Oscar D'Ambrosio, Especial para a Página 3 Pedagogia & Comunicação

"Liberdade, essa palavra/ que o sonho humano alimenta,/ que não há ninguém que explique/ e ninguém que não entenda". Seguramente esses são os versos mais famosos do Romanceiro da Inconfidência, reunião de poemas de Cecília Meireles (Rio de Janeiro, 7/01/1901 - 9/11/1964) que se tornaram um marco na forma de tratar um tema histórico com lirismo.

Publicado em 1953, o livro enfoca a história de Minas Gerais dos inícios da colonização até a Inconfidência Mineira, ocorrida em fins do século 18, e aglutina 84 "romances" (poemas épico-líricos cuja inspiração está na tradição popular hispânica), mais quatro "cenários" e textos que funcionam como prólogo e êxodo.

O conjunto, que teve magnífica edição comemorativa em 2004, com desenhos da artista plástica Renina Katz, realizados entre 1956 e 1958, concretiza uma jornada sobre o sentido de ser brasileiro. Enfoca o sofrimento dos escravos negros na exploração de metais preciosos no século 18, mas tem como núcleo os protagonistas da Inconfidência, como, é claro, Joaquim José da Silva Xavier, o Tiradentes.

As trajetórias de Tomás Antonio Gonzaga - e da sua amada Marília - e de Alvarenga Peixoto e familiares são também objeto de atenção. Na parte final, merecem leitura atenta a personagem da rainha de Portugal, Dª Maria 1ª, a responsável pela confirmação das penas dos inconfidentes, dominada pela loucura que a tornaria célebre, e o testamento de Marília, com a célebre "Fala aos Inconfidentes Mortos".

O grande atrativo do texto é que ele se liberta da história oficial em dois aspectos. Primeiro, por tratar mais da condição humana do que da política propriamente dita, nos momentos em que enfoca o ambiente revolucionário.
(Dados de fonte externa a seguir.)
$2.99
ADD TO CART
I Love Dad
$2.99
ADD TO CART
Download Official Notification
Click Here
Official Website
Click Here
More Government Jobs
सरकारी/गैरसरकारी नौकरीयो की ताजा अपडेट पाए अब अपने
Segundo, a história contada coloca em primeiro plano a visão dos perdedores, os que foram traídos e tiveram como castigo a morte ou o degredo.


 

Musicalidade e mistério

Poeta essencialmente da sonoridade, mesmo ao tratar de uma questão histórica, Cecília Meireles imprime nessa obra a sua marca registrada, a musicalidade, introduzindo elementos misteriosos e diáfanos num dos momentos mais instigantes da história brasileira, em termos da formação de uma nacionalidade.

O tom etéreo herdado da poesia simbolista, o uso da redondilha maior (verso heptassílabo) sem rimas externas regulares, o exercício poético de adentrar nos mistérios do passado histórico, a busca de um sentido para os fatos e um universo de dualidades são cristalizados em trechos como "Em baixo e em cima da terra/ o ouro um dia vai secar./ Toda vez que um justo grita,/ um carrasco o vem calar./ Quem sabe não presta, fica vivo, / quem é bom, mandam matar" (Romance V).

A mescla entre o lírico e o épico gera uma obra ímpar. A trama é mostrada com ênfase em silêncios, rumores, portas trancadas e encontros à luz de velas. O valorizado é a atmosfera que caracteriza uma conspiração, o medo constante de ser pego e o drama psicológico de quem tem algo a esconder - e sabe que a descoberta disso constitui um passo para a morte.